If a victory seems unattainable, either player can suggest a draw at any time. In casual games, this is usually the end of it, as both players concede they’ve reached a standstill, even if one of them may have a captured checker or two more than their opponent.

checkers
Anything can be a checker if you’re brave enough, but keep them off the white squares.

In tournament-level play, though, should the opponent refuse, they’ll have another forty turns to try and achieve a victory or at least gain a decisive advantage. Should they fail to do so (by removing more of the opponent’s pieces than they lose or kinging some new checkers, for example) the game ends in a draw.

Finally, if one player’s next turn would leave them without any legal moves to jump forward and not a single checker can do anything when the player begins their turn, they will be forced to concede and it’s considered a victory for their opponent.

Checkers Strategies

Now that you have your game of checkers set up and rules are no longer a mystery, it’s time to talk a little bit about some strategies to elevate your game to the next level. We’ll start with the basics, and then move on to ideas more advanced players can incorporate into their game.

game of checkers painting
It’s alright son, maybe you won’t suck at chess.

Strategies for Beginners: Laying the Foundations

Before you can call yourself a checkers master, you’ll first have to come to grips with some basic tactics that will elevate your game from a complete beginner level. Here are some key ones to consider:

  • Central Control: Focus on controlling the center of the board at the start. This provides better mobility and potential for capturing the opponent’s pieces. Just be careful not to focus your own pieces too much on the center, so that the opponent doesn’t encircle you.
  • Promotion Strategy: Kinging is one of the most popular checkers moves with good reason. Prioritize promoting your pieces to kings, as they enhance your movement options and overall power on the board. Just bear in mind that reaching the furthest row isn’t always easy and don’t give the opposing pieces unnecessary openings.
  • Trading Smartly: Assess the consequences of each capture. While capturing is essential, avoid leaving your pieces vulnerable to immediate retaliation unless there is a further plan behind it. 
  • Forced Jumps: Look for opportunities to force your opponent into making jumps, disrupting their plans and opening avenues for your strategy.
  • Defensive Placement: Avoid clustering your pieces, which can make them susceptible to chain captures, and get several of your pieces removed from the board in just one turn. Spread them out to minimize your opponent’s capture opportunities.
  • Planning Ahead: Just like in chess, try to think several moves ahead. Anticipate jump sequences and consider how your moves and the potential moves of your opponent will impact the board’s dynamics.
soldiers playing checkers
Good thing you bought a ciggie, cause you’re about to get smoked.

Advanced Strategies: Elevating Your Gameplay

Knowing how to play checkers is one thing but truly mastering the game is a whole different story.
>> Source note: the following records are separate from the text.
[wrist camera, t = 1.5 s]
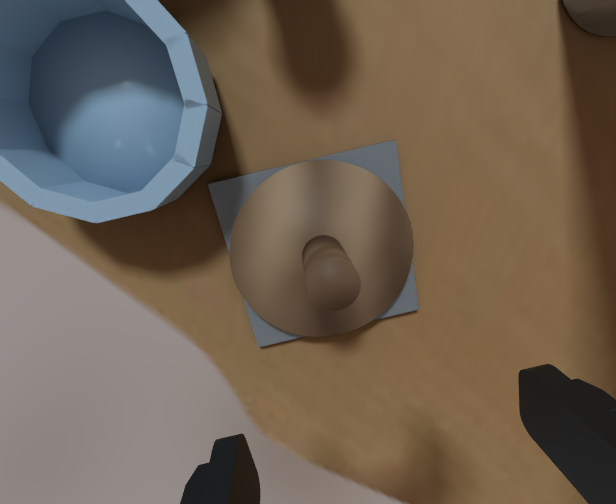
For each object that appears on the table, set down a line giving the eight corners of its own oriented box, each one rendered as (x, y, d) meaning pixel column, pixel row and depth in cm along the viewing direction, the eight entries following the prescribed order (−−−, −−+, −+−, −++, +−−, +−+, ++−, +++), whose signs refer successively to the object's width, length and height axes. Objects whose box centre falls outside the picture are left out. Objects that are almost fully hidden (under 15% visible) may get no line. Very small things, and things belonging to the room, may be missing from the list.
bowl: (186, -23, 21) (153, -82, 16) (243, 182, 25) (233, 191, 19) (-15, 25, 21) (-117, -18, 16) (74, 222, 25) (16, 242, 19)
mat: (392, 140, 25) (395, 139, 24) (416, 306, 29) (418, 309, 28) (209, 183, 25) (207, 184, 24) (258, 343, 29) (258, 347, 28)
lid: (395, 140, 24) (438, 135, 17) (418, 309, 28) (460, 358, 22) (207, 184, 24) (178, 196, 17) (258, 347, 28) (250, 407, 22)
Here are some advanced tips that will help players who already understand the basics take their game to the next level. 

  • Positional Sacrifices: Sacrifice a piece strategically to gain positional advantage or set up a sequence of captures. Sometimes losing one checker to set yourself up to combine jumps is well worth the price, and can turn the tide of the game completely.
  • Blocking Kings: Remember that kings are somewhat like queens in chess – pieces that have more movement options compared to the other checkers on the board. Place your pieces in strategic positions to limit the movement of your opponent’s kings or risk getting absolutely wrecked by them.
  • King Supremacy: On the flip side, and building from our beginner tip about getting kings as soon as you can, remember that kings are game-changing pieces. Utilize their ability to move and capture in both diagonal directions strategically to control the center of the board and exert influence over the key squares on the board.
man and woman playing checkers painting
Impressing the ladies with my vast knowledge of checkers.

Improving Your Game: The Journey to Mastery

As with other skill-based games, checkers is all about constantly improving and learning from your opponents and mistakes alike. To round off this checkers guide, here are a few basic general tips on elevating your game.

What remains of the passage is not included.